Task requirements:
Each line of the data below containing "June" needs to be listed.

Exercise material:
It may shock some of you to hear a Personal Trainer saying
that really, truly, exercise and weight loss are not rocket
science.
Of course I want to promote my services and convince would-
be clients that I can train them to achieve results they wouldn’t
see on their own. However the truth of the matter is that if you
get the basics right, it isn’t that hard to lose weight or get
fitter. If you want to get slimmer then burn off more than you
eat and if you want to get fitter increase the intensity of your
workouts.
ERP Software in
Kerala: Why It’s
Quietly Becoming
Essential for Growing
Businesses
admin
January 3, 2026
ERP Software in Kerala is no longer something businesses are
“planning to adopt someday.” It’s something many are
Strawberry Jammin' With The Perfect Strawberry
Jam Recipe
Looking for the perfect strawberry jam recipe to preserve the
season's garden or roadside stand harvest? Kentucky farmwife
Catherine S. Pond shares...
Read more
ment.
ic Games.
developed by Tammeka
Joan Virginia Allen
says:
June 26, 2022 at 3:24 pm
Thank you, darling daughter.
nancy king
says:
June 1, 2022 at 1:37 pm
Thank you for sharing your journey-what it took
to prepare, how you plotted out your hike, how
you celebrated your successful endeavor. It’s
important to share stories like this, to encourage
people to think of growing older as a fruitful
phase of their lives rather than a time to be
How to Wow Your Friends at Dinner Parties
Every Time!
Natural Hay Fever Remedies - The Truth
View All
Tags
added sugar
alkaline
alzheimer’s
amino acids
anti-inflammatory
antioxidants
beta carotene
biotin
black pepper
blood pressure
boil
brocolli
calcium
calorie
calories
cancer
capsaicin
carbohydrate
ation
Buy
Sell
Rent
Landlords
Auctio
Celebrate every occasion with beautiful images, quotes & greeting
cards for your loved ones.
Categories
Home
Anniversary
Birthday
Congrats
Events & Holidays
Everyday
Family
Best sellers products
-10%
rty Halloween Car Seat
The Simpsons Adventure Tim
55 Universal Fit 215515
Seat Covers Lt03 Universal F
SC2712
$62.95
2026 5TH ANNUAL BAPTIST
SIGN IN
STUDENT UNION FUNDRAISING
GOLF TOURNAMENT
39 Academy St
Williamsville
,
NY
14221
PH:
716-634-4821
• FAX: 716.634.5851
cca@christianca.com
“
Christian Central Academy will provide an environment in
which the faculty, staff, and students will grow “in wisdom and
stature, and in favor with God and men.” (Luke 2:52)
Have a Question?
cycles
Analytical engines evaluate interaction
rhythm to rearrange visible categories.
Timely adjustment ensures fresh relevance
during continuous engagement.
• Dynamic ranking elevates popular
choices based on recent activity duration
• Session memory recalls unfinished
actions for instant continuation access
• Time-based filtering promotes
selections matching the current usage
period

Result of the exercise:
June 26, 2022 at 3:24 pm
June 1, 2022 at 1:37 pm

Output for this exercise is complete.